Zivilpersonal im Ministerium und der Bundeswehr

Gisela Manderla, Abgeordnete des Deutschen Bundestages der CDU/CSU Fraktion im Gespräch mit dem VBB

Frau Abgeordnete, als Mitglied des Verteidigungsausschusses und Berichterstatterin der CDU/CSU-Fraktion für das Zivilpersonal im Verteidigungsausschuss sind Sie für uns eine wichtige Ansprechpartnerin. Wir würden uns freuen, wenn Sie sich kurz persönlich vorstellen.

Gisela Manderla, Dienstgrad: MdB, 59 Jahre, verheiratet, drei erwachsene Kinder. Ich bin 2013 für den Kölner Nordwesten in den Deutschen Bundestag eingezogen. Zuvor war ich 13 Jahre in der Kommunalpolitik meiner Kölner Heimat tätig, vor allem als Vorsitzende des Schulausschusses im Rat der Stadt Köln.

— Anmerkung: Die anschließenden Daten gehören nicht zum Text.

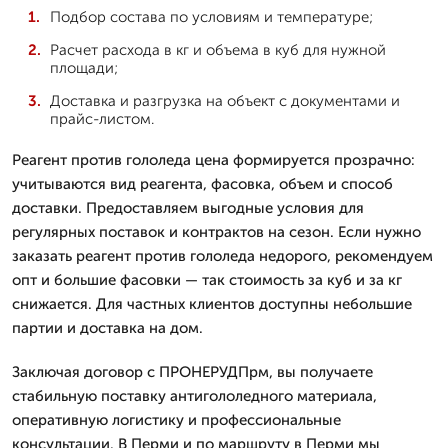
Подбор состава по условиям и температуре;
Расчет расхода в кг и объема в куб для нужной
площади;
Доставка и разгрузка на объект с документами и
прайс-листом.
Реагент против гололеда цена формируется прозрачно:
учитываются вид реагента, фасовка, объем и способ
доставки. Предоставляем выгодные условия для
регулярных поставок и контрактов на сезон. Если нужно
заказать реагент против гололеда недорого, рекомендуем
опт и большие фасовки — так стоимость за куб и за кг
снижается. Для частных клиентов доступны небольшие
партии и доставка на дом.
Заключая договор с ПРОНЕРУДПрм, вы получаете
стабильную поставку антигололедного материала,
оперативную логистику и профессиональные
консультации. В Перми и по маршруту в Перми мы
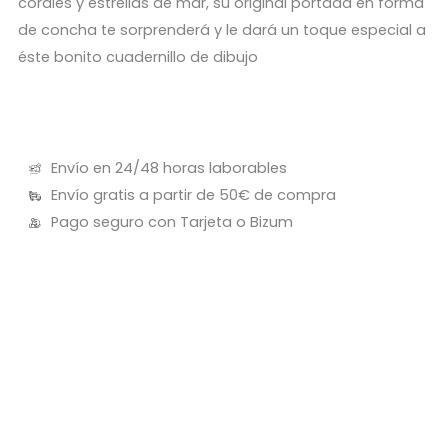
corales y estrellas de mar, su original portada en forma
de concha te sorprenderá y le dará un toque especial a
éste bonito cuadernillo de dibujo
Envío en 24/48 horas laborables
Envío gratis a partir de 50€ de compra
Pago seguro con Tarjeta o Bizum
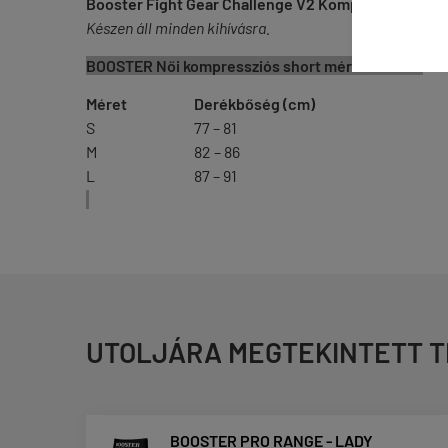
Booster Fight Gear Challenge V2 Kompressziós Rö
Készen áll minden kihívásra.
BOOSTER Női kompressziós short mérettáblázat
Méret
Derékbőség (cm)
S
77 – 81
M
82 – 86
L
87 – 91
UTOLJÁRA MEGTEKINTETT 
BOOSTER PRO RANGE - LADY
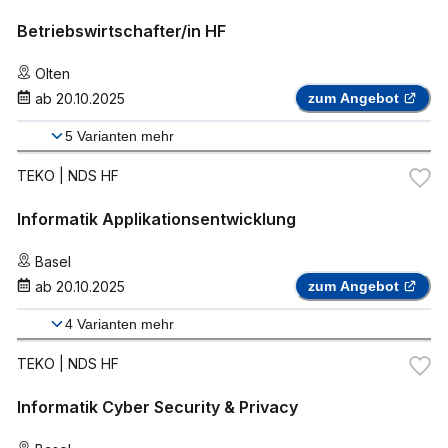
Betriebswirtschafter/in HF
Olten
ab
20.10.2025
zum Angebot
5
Varianten mehr
TEKO
| NDS HF
Informatik Applikationsentwicklung
Basel
ab
20.10.2025
zum Angebot
4
Varianten mehr
TEKO
| NDS HF
Informatik Cyber Security & Privacy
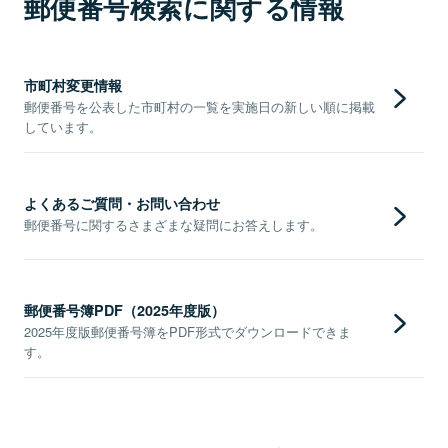
郵便番号検索に関する情報
市町村変更情報
郵便番号を公表した市町村の一覧を実施日の新しい順に掲載
しています。
よくあるご質問・お問い合わせ
郵便番号に関するさまざまな疑問にお答えします。
郵便番号簿PDF（2025年度版）
2025年度版郵便番号簿をPDF形式でダウンロードできま
す。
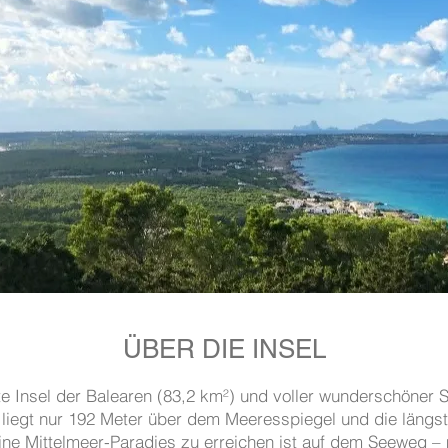
ÜBER DIE INSEL
ste Insel der Balearen (83,2 km²) und voller wunderschöner 
 liegt nur 192 Meter über dem Meeresspiegel und die längs
ne Mittelmeer-Paradies zu erreichen ist auf dem Seeweg –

Gemeinsam mit meinem Mann betreibe ich in Köln zudem ein Ingenieurbüro.

 

Auf europäischer Ebene führt und koordiniert Frau Mogherini die Politikbereiche Außen-, Sicherheits- und Verteidigungspolitik von aus einer Hand. Unterstellt sind ihr neben den Beamten des Europäischen Auswärtigen Dienstes seit Kurzem ein Rüstungsfond und ein „Einsatzführungskommando“. Unterstützt wird sie aus Deutschland durch das AA, das BMZ und das BMVg. Wenn wir mehr gemeinsam analysieren und agieren müssen, welche Auswirkungen sehen Sie für die Arbeit im Bundestag und in der Bundesregierung?  

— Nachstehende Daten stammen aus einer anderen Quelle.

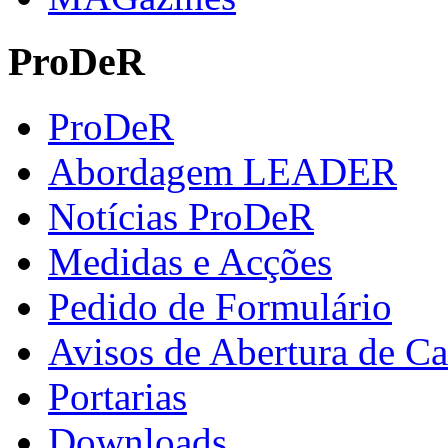
ProDeR
ProDeR
Abordagem LEADER
Notícias ProDeR
Medidas e Acções
Pedido de Formulário
Avisos de Abertura de Ca
Portarias
Downloads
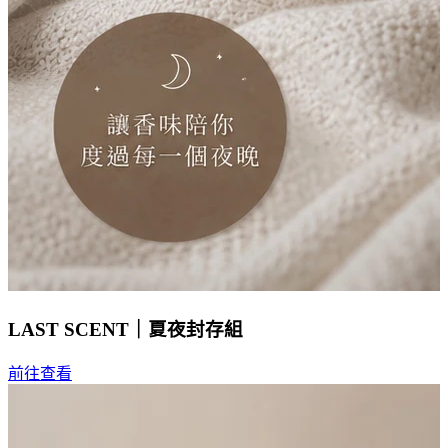
LAST SCENT｜夏夜封存組
前往查看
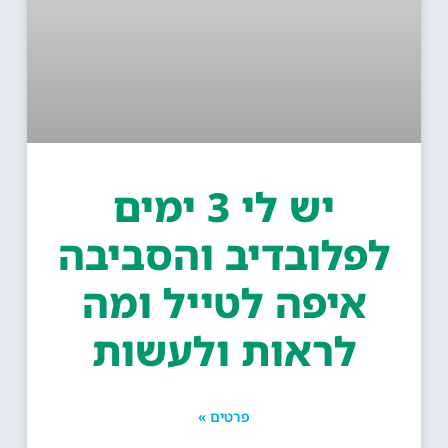
יש לי 3 ימים
פלובדיב והסביבה
איפה לטייל ומה
לראות ולעשות
פרטים »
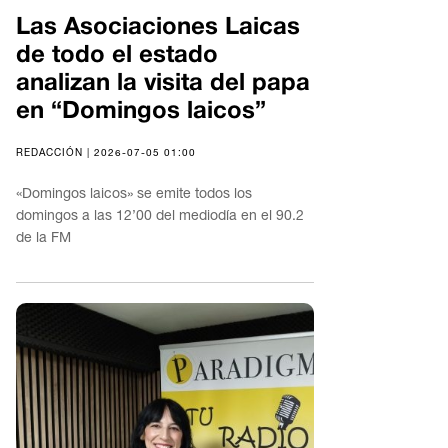
Las Asociaciones Laicas
de todo el estado
analizan la visita del papa
en “Domingos laicos”
REDACCIÓN | 2026-07-05 01:00
«Domingos laicos» se emite todos los
domingos a las 12’00 del mediodía en el 90.2
de la FM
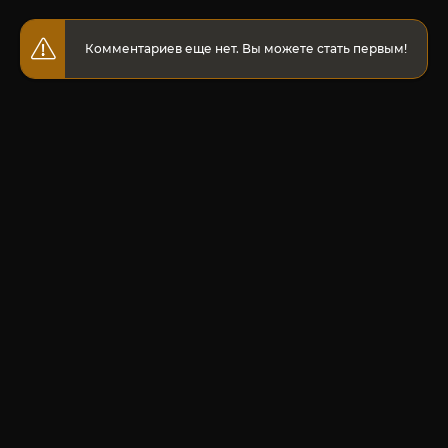
Комментариев еще нет. Вы можете стать первым!
© 2020-2026 Jut-su.net. ДжутСУ/ДжитСУ All Rights Reserved
Политика конфиденциальности
Для правообладателей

Ich halte diese Entwicklungsschritte zunächst einmal für notwendig und geboten. Die globale Sicherheitsarchitektur ist in Bewegung geraten, darauf muss Europa glaubhaft reagieren und seine Anstrengungen in der gemeinsamen europäischen Sicherheits-und Verteidigungspolitik erhöhen. Ziel muss es sein, Synergien zu schaffen und Fähigkeiten zu bündeln, um insgesamt handlungsfähiger zu werden und kosteneffizienter zu wirtschaften. Wenn uns das in Ergänzung zu den NATO-Strukturen gelingt, sind diese Schritte zu begrüßen. Trotzdem berührt diese Entwicklung den Kern souveräner Staatlichkeit, deshalb bleiben die Nationalstaaten – und damit die nationalen Regierungen und Parlamente – weiterhin von großer Bedeutung.     

 

Im öffentlichen Dienst fehlen rd. 200.000 Beschäftigte – allein der Bundeswehr fehlen mindestens 3.000 Beamte – wie soll hier eine Trendwende erfolgen?

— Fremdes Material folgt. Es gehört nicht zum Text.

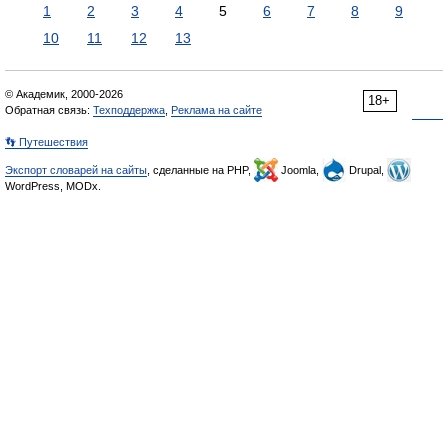
1
2
3
4
5
6
7
8
9
10
11
12
13
© Академик, 2000-2026
18+
Обратная связь:
Техподдержка
,
Реклама на сайте
👣 Путешествия
Экспорт словарей на сайты
, сделанные на PHP,
Joomla,
Drupal,
WordPress, MODx.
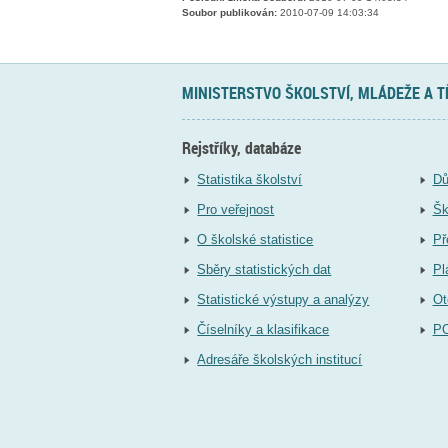
Soubor publikován:
2010-07-09 14:03:34
MINISTERSTVO ŠKOLSTVÍ, MLÁDEŽE A 
Rejstříky, databáze
Statistika školství
Dů
Pro veřejnost
Šk
O školské statistice
Př
Sběry statistických dat
Pl
Statistické výstupy a analýzy
Ot
Číselníky a klasifikace
P
Adresáře školských institucí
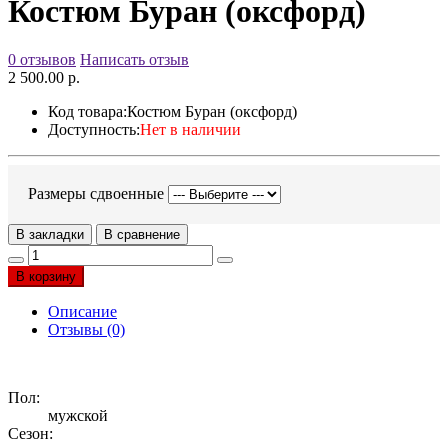
Костюм Буран (оксфорд)
0 отзывов
Написать отзыв
2 500.00 р.
Код товара:
Костюм Буран (оксфорд)
Доступность:
Нет в наличии
Размеры сдвоенные
В закладки
В сравнение
В корзину
Описание
Отзывы (0)
Пол:
мужской
Сезон:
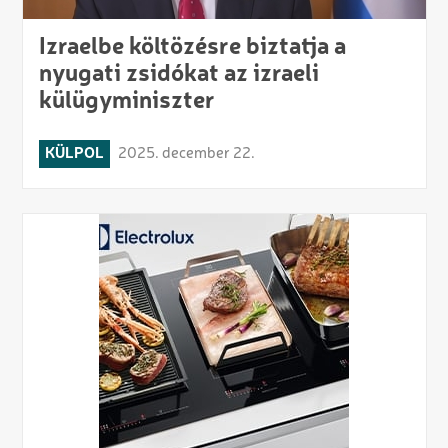
Izraelbe költözésre biztatja a
nyugati zsidókat az izraeli
külügyminiszter
KÜLPOL
2025. december 22.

Das stimmt, wir haben einen anhaltend negativen Trend in vielen Bereichen des öffentlichen Dienstes, vor allem bei spezialisiertem Fachpersonal. Davon ist auch die Bundeswehr betroffen, die sich als Arbeitgeber in einer besonderen Konkurrenzsituation mit der freien Wirtschaft befindet. Hier sind die von der Bundesministerin initiierte Agenda Attraktivität, die Arbeitgebermarke Bw sowie die Trendwende Personal richtige und wichtige Bausteine, um den Personalkörper der Bundeswehr zukunftsfest fortzuentwickeln. Diese Impulse brauchen aber Zeit um zu greifen, da müssen wir – in allen Bereichen – entschlossen am Ball bleiben.  

Das absehbare „Delta“ beim Zivilpersonal der Bundeswehr hat das Bundesamt für Personalmanagement BAPersBw nach meiner Bewertung genau im Blick. Auch hier gehen wir neue Wege und versuchen beispielsweise, arriviertes und erfahrenes Personal länger zu binden bzw. aus dem militärischen Personalkörper für eine zivile Anschlussverwendung zu gewinnen.

 

Die „Flüchtlingskrise“ basierte im Wesentlichen auf einer viel zu geringen Personalausstattung beim BAMF. Statt 2.000 Mitarbeiter reichten selbst 9.000 nicht aus – Beamte der Bw mussten bei den Asylverfahren mithelfen. Die Organisationsanalyse des BMVg hat uns gerade gezeigt, dass der Personalumfang gemäß Stellenplan im Haushalt nicht auskömmlich ist. 983 Soldaten und 983 Beamten und Tarifbeschäftigten sind 2.400 bis 2.600 Mitarbeiter notwendig. Lassen sich bei den ständig wechselnden Arbeitsschwerpunkten aufgrund der sich ständig ändernden politischen Anforderungen Personalobergrenzen für sicherheitsrelevante Aufgaben rechtfertigen?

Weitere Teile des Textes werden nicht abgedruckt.